Yvonne Millerick is a Heart Failure Palliative Care Nurse Consultant Senior Lecturer employed by Glasgow Caledonian University with a clinical secondment to Glasgow Royal Infirmary. Yvonne is regarded as a leading expert in heart failure and palliative care and firmly believes that the clinical academic role is crucial for maintaining her professional credibility. In this blog, Yvonne shares over 37 years’ experience of caring for patients with heart failure and her expertise on integrating palliative care into heart failure management.
The whole is greater than the sum of its parts
I would like to begin by saying that a system wide approach that is fully inclusive of patients, carers, professionals, commissioners and policymakers, etc is absolutely essential for a unified heart failure palliative care approach in clinical practice. Otherwise, there will remain significant service inequity resulting in some people receiving excellent care whilst others will not.
Changing perceptions requires this consistent messaging about unmet needs. What palliative care is, what it’s not, and why it’s essential within heart failure. That everybody has to be involved.
“Why is this (palliative care) not happening for me?”
I think if we involve patients and carers, then they become more informed about what they’re expectations should be. And if they realised that there are gaps in what they expect to receive, then they become champions themselves, and they seek ways of identifying how best to act to create change by asking themselves “why is this not happening for me?” They are absolutely vital, they must be involved to inform the decision-making process.
Many patients following a diagnosis of heart failure will say, “it could be worse, I could have cancer”, changing perceptions is crucial and the starting point must be to raise awareness of the people who live with, work in and provide funding for heart failure more knowledgeable about the condition and overall impact. We must also remember that heart failure very rarely comes in isolation. Most patients with heart failure will also have a number of comorbidities that further impacts on their prognosis, day to day living and quality of life. The need for palliative care is even greater without either patients, caregivers, professionals or funding authorities realising it.
If we think about heart failure being the final common pathway for almost all cardiovascular disease, irrespective of age, it is comparable with many types of cancer and yet there remains gross inequity of access to palliative care services. There are a number of reasons for this. General public and professional perceptions of what palliative care is and what it has to offer remains poor with many associating palliative care with the imminence of dying. This presents a real barrier to integrating unified palliative and heart failure care, resulting in gross inequity of access to palliative care services at an earlier stage and throughout the illness trajectory.
Education is key
I think education is key. In terms of undergraduate education, I think that changing perceptions is one thing for the people that we work with on a day-to-day basis that are already providing that care. I actually think for carers, patients, professionals and funding bodies that the education needs to start at the very beginning. If it’s embedded right at the beginning, then I think we’ve got more of a chance of changing things longer term, and being able to provide the equity that is so much needed.
For lots of people, and I would even go so far as to say the majority of people, palliative care is often considered as being synonymous with dying. We absolutely need to get the message out there, whether you’re a patient, a professional, a funding body, or a policymaker that palliative care is so much more than that. We need to be able to raise awareness about what palliative care is and that end-of-life care, although it’s extremely important, is a small part of the palliative care approach. And I don’t think we are anywhere near where we should be with this.

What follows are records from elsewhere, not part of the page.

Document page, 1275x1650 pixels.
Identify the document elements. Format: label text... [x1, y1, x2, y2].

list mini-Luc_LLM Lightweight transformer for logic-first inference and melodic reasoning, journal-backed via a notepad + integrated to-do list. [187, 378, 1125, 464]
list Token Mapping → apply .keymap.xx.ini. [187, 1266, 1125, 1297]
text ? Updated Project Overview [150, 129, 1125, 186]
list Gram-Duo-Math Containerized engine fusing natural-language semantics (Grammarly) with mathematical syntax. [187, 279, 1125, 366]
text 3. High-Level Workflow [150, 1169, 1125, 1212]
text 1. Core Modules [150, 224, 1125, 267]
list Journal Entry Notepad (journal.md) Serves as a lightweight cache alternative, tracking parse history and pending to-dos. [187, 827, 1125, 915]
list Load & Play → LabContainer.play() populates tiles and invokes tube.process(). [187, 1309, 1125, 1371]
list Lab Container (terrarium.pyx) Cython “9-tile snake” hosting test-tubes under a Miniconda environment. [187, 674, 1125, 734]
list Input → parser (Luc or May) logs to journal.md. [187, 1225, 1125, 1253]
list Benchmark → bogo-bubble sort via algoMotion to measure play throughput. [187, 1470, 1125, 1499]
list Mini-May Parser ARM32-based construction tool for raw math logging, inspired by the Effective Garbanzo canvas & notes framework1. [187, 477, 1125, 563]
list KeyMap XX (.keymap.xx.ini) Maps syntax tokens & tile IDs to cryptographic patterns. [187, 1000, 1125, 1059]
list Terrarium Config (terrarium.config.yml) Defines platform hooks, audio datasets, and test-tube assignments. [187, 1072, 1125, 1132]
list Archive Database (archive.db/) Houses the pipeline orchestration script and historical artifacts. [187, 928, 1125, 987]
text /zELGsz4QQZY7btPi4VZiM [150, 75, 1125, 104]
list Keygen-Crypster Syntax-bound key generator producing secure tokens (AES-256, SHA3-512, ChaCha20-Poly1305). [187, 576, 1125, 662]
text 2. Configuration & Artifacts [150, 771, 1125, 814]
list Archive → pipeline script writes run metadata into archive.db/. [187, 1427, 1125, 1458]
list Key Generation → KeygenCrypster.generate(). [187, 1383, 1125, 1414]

We should attempt to share the message that palliative care is like an extra layer. For example, a cardigan that you wear as and when your needs are greater and remove again when you are feeling better. Adopting a cohesive approach with the wider professional enables each to offer their unique contribution and to develop cross speciality skills and expertise.
The risk of doing nothing
The risk of doing nothing is not an option. Commissioning future services and mapping what best practice care should look like is essential. We need to think about the wider impact on people living with heart failure, heart failure professionals, service implications with many struggling to cope with less resource. Commissioners may not fully understand the overall burden of significant unmet need across the whole system. This burden impacts on patient and caregiver experience, it impacts on service provision and it has a severe financial impact on the NHS budget with substantial costs being driven by hospital utilisation. There is an opportunity to provide a unified heart failure palliative care approach which can improve care experience, appropriate service provision and potential cost savings to the NHS. To do this effectively we must continue to raise awareness of Heart Failure as a life limiting condition that is associated with a poor prognosis. Changing perceptions is key across all health and social care. It is not uncommon for two patients (one with cancer and the other with heart failure) to have similar needs and yet perceptions of what heart failure is compared to cancer is quite different. This often results in persons with cancer being prioritised which only widens the inequity. Resource allocation must be based on need and not diagnosis.